_Task statement_
Reproduce the lines from the one containing "解铃还须系铃人，要解决问题，" through the end of the items, swapping every "互斥锁" for "互斥量" and changing nothing else.

"""

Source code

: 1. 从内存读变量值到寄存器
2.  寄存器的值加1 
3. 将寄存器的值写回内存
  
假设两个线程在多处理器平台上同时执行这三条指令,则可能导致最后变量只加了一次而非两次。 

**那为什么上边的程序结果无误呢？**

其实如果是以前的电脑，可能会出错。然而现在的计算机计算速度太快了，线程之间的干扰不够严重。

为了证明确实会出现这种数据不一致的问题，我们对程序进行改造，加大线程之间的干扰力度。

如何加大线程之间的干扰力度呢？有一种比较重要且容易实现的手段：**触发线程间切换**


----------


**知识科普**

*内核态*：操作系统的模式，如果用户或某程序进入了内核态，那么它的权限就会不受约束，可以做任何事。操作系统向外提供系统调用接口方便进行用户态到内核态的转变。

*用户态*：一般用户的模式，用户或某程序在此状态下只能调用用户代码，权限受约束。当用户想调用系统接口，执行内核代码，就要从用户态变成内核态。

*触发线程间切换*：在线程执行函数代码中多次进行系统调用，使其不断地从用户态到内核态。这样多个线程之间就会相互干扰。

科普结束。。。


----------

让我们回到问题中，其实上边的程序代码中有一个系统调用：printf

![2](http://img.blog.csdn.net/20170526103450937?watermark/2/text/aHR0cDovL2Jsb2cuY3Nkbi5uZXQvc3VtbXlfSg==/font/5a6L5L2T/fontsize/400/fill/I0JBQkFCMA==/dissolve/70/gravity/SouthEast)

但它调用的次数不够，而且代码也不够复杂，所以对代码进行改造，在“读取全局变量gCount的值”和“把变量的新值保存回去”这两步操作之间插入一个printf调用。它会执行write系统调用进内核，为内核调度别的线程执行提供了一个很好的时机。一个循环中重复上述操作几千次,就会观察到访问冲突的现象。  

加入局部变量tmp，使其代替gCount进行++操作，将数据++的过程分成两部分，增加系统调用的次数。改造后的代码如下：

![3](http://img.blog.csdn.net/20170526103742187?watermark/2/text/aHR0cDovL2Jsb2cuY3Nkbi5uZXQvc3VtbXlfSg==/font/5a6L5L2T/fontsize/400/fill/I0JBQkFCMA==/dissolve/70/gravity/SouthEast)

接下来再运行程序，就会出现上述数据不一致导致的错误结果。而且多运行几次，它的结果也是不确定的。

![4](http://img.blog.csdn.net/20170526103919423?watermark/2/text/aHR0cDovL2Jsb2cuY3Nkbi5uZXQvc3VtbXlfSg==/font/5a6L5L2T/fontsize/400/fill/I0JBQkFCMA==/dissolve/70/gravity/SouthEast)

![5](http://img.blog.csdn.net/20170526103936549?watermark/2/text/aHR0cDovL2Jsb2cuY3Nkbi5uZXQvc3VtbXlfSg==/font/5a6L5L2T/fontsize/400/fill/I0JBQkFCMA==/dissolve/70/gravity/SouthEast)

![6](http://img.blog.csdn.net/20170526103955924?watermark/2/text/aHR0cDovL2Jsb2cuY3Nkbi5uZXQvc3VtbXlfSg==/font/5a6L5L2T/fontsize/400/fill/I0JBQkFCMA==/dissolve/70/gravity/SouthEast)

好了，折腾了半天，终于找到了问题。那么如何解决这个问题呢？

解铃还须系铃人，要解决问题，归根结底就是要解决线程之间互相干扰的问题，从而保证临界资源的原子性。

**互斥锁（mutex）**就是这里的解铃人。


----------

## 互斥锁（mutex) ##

"""

_Task solution_
解铃还须系铃人，要解决问题，归根结底就是要解决线程之间互相干扰的问题，从而保证临界资源的原子性。

**互斥量（mutex）**就是这里的解铃人。


----------

## 互斥量（mutex) ##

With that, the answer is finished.